La storia di Eugenie, stimata cuoca, e di Dodin, il raffinato gourmet con cui ha lavorato per 20 anni. Un film distante anni luce dalla logica dei moderni cooking game. In concorso a Cannes e prossimamente al cinema.
di Giancarlo Zappoli
Sul finire del XIX secolo in Francia Eugenie, cuoca sopraffina, e Dodin-Bouffant, famoso gastronomo, lavorano fianco a fianco da vent’anni. Il loro è un rapporto di reciproca fiducia che progressivamente si è trasformato in una relazione sentimentale. Eugenie però si ritrae dinanzi all’idea che si consolidi in un matrimonio. Lui però non ha intenzione di arrendersi e si muove, per ottenere il risultato desiderato, sul terreno che li accomuna: la cucina.

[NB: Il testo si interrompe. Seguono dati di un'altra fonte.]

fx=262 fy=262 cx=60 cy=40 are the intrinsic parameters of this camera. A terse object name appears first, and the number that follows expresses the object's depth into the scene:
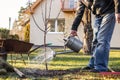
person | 4.58
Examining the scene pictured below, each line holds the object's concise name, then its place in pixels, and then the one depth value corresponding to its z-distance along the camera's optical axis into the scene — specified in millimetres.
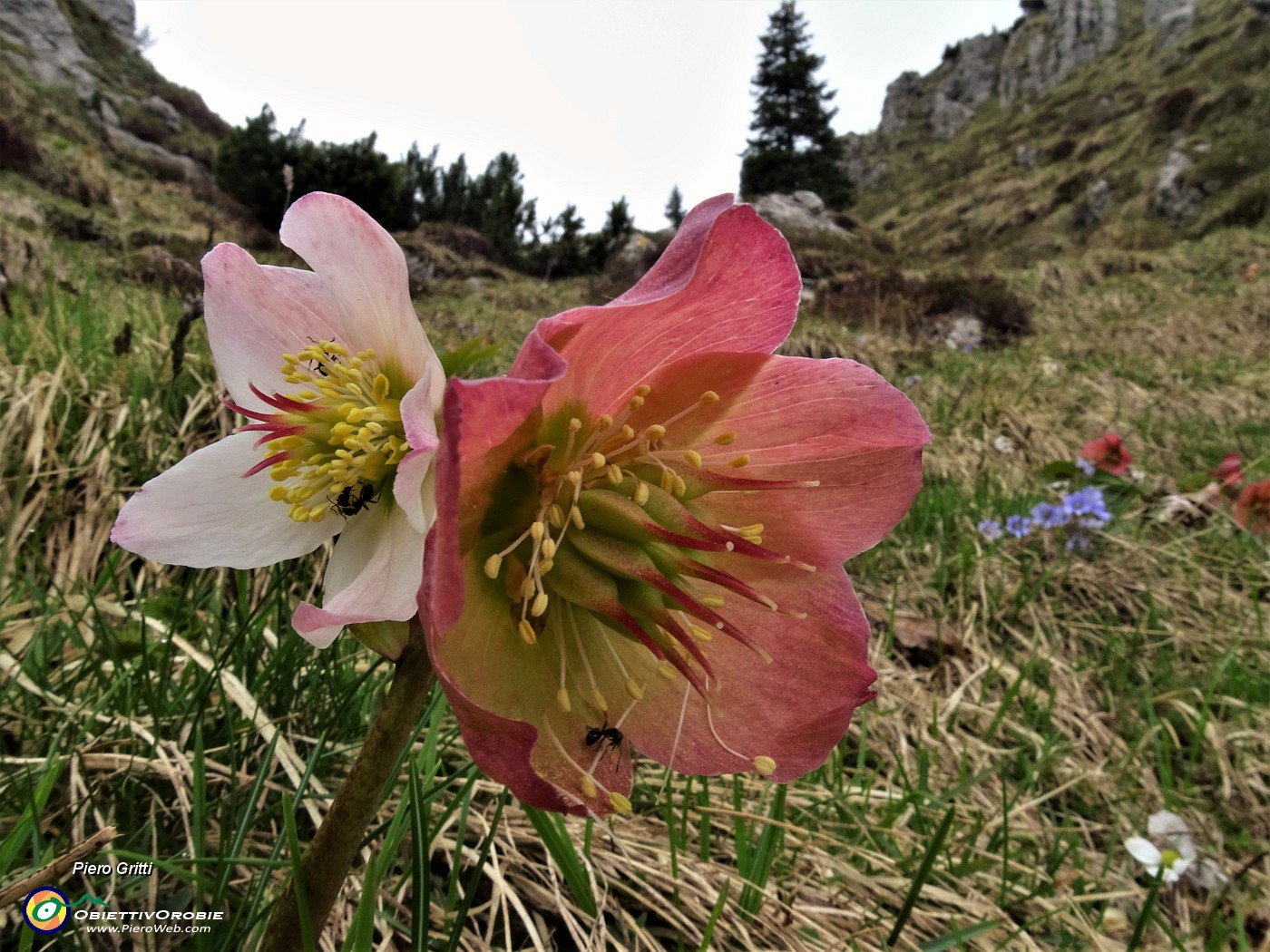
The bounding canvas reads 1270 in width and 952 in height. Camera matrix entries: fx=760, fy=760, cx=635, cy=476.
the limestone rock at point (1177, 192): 17688
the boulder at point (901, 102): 50688
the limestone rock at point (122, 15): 34281
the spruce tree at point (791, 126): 26828
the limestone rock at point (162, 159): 17953
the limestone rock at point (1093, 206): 21094
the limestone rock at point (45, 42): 21516
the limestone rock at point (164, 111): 23308
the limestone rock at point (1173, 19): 31953
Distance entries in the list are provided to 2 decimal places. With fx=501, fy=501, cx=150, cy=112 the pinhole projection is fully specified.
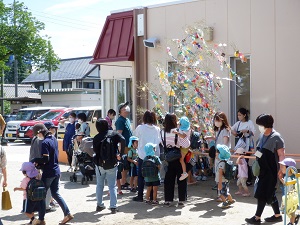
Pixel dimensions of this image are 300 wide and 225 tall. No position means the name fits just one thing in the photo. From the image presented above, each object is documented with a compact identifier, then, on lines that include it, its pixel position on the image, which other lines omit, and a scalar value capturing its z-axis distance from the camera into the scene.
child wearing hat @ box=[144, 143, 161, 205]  9.39
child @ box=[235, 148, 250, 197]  10.23
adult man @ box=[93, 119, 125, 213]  8.82
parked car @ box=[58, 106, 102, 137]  24.51
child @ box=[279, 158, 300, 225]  7.30
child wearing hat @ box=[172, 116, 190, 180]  9.35
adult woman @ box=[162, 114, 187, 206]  9.40
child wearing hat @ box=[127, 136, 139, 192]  10.58
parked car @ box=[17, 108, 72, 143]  26.12
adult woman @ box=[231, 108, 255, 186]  11.36
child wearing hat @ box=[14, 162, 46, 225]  8.05
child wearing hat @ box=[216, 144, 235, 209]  9.22
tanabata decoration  11.02
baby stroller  11.49
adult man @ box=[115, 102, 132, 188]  10.96
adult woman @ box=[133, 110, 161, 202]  9.71
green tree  40.22
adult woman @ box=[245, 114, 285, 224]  7.77
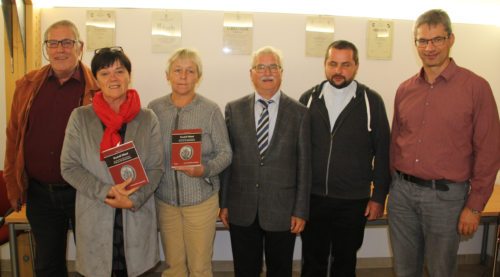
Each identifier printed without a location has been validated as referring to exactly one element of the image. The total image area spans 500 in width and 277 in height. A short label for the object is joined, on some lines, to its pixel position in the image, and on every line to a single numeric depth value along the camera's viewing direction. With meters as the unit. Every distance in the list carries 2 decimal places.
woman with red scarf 1.88
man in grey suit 2.25
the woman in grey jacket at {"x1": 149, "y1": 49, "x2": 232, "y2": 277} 2.18
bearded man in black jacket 2.32
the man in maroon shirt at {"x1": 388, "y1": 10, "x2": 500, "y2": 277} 2.06
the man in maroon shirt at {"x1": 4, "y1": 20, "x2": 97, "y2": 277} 2.19
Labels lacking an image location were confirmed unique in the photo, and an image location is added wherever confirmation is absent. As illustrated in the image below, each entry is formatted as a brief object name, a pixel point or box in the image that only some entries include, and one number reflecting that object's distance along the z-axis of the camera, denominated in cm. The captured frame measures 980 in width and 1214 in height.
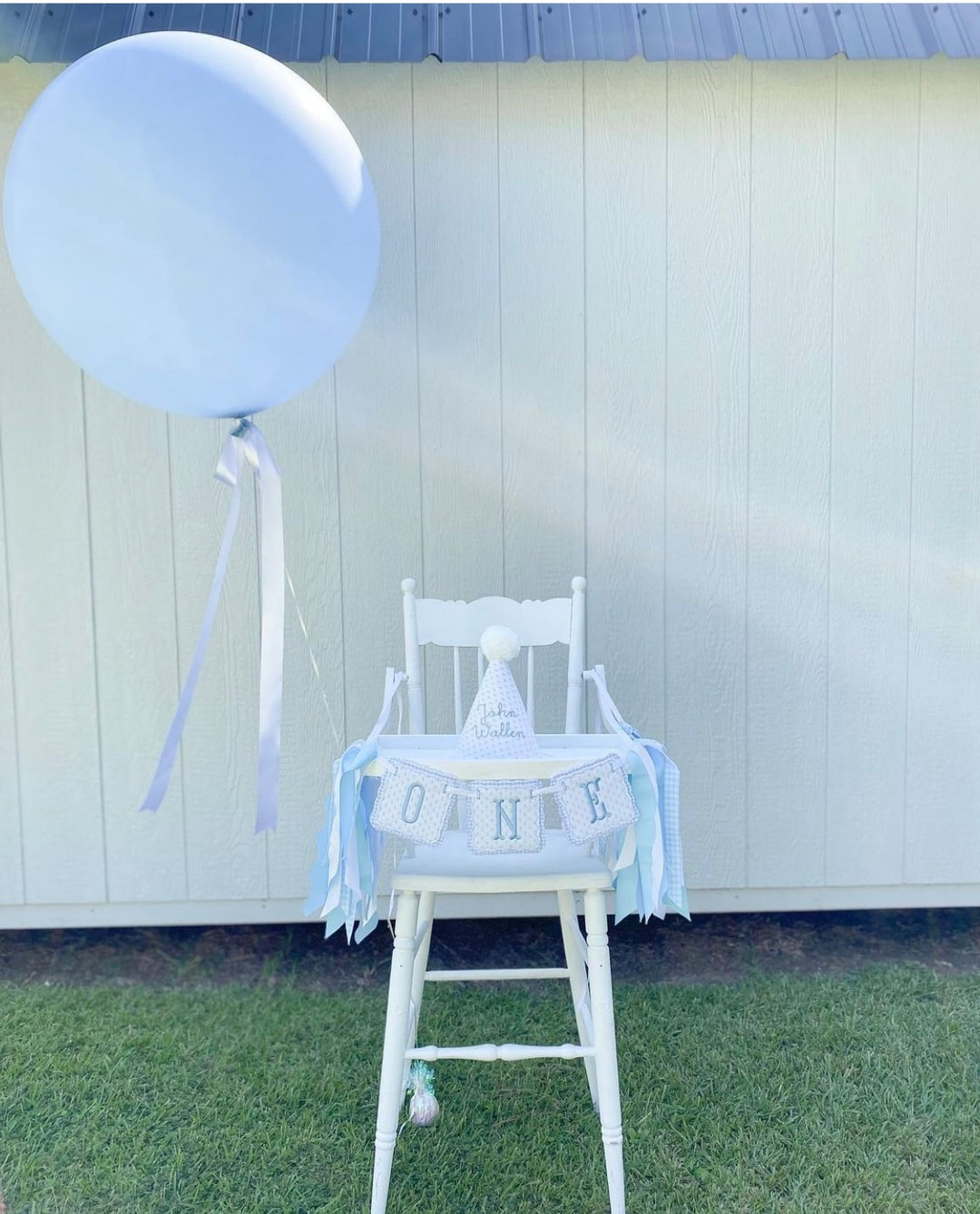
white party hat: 155
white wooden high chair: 156
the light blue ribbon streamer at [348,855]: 150
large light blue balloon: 140
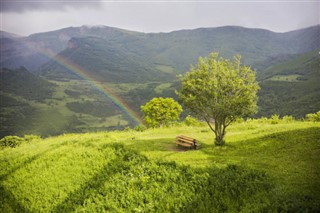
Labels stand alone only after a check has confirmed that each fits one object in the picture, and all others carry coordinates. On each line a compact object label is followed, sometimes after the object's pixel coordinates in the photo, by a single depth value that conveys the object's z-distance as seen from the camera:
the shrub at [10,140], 46.66
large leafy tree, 21.38
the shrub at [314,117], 32.30
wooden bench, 21.95
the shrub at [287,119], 36.12
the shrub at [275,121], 34.19
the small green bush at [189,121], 62.25
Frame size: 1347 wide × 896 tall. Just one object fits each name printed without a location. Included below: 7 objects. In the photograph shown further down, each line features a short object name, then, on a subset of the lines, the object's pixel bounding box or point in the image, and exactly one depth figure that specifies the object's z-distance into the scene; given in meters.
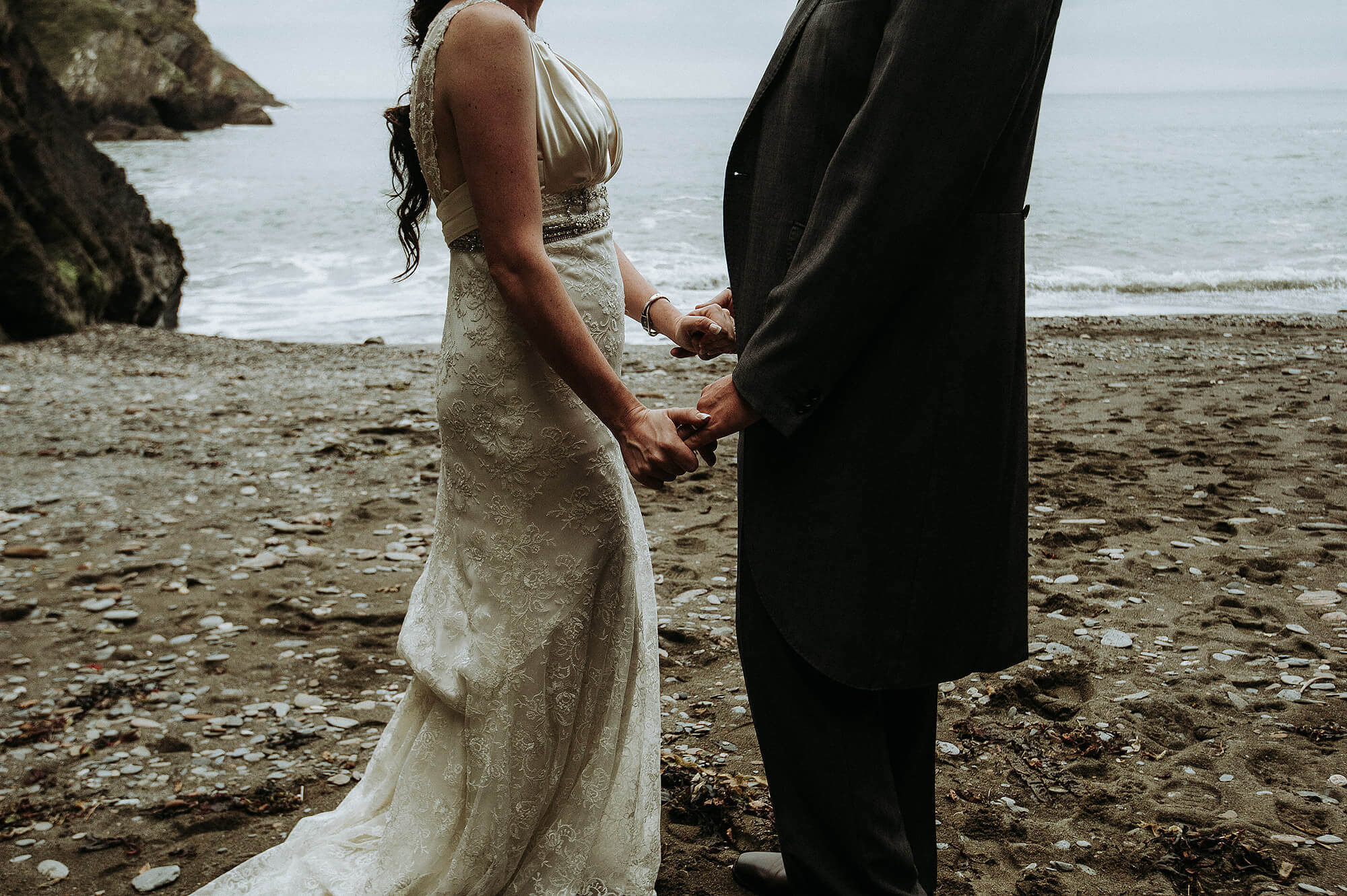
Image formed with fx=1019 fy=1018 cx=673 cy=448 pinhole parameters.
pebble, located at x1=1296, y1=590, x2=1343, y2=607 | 3.93
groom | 1.51
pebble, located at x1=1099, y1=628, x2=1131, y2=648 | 3.68
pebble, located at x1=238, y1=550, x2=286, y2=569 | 4.59
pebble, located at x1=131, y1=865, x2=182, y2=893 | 2.51
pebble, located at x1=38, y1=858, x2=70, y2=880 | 2.54
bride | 1.95
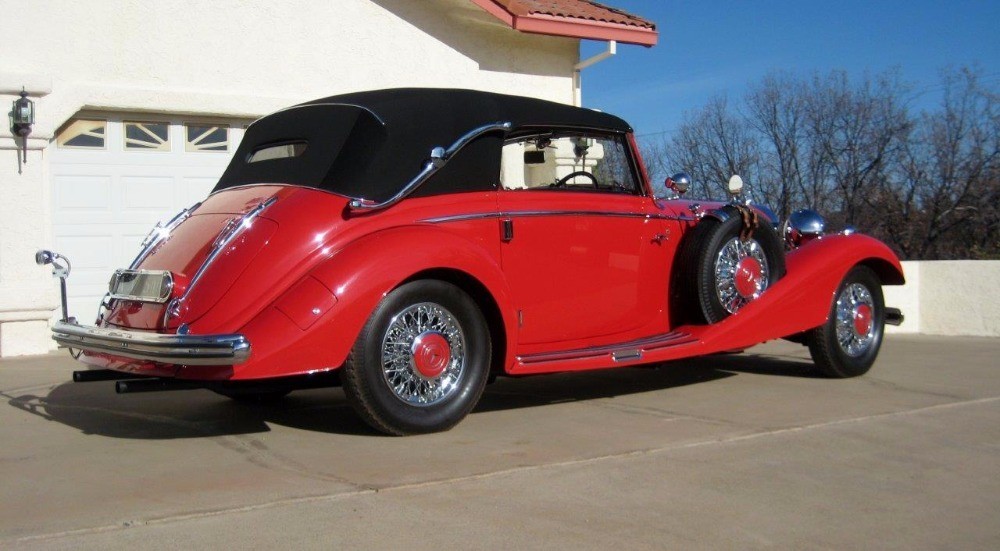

Il rapporto tra cinema e cibo è ormai di lunga data ma un film come quello diretto da Tran Anh Hung segna decisamente una svolta in quello che è diventato quasi un sottogenere. Fin dalle prime inquadrature, e per l’intera durata del film, vegetali, carni e tutto ciò che contribuisce alla riuscita di un piatto (ivi compreso un profluvio di pentole in rame) sono al centro dell’inquadratura e vengono portati sullo schermo grazie ad uno sguardo che è al contempo tecnicamente attento e sensorialmente partecipe.
Su questo pentagramma sensoriale si sviluppano le note di un autunno della vita che vede due persone (una delle due preferisce l’estate mentre l’altra finisce con l’amarle tutte) comunicarsi sentimenti attraverso l’attenzione che mettono nella preparazione dei piatti.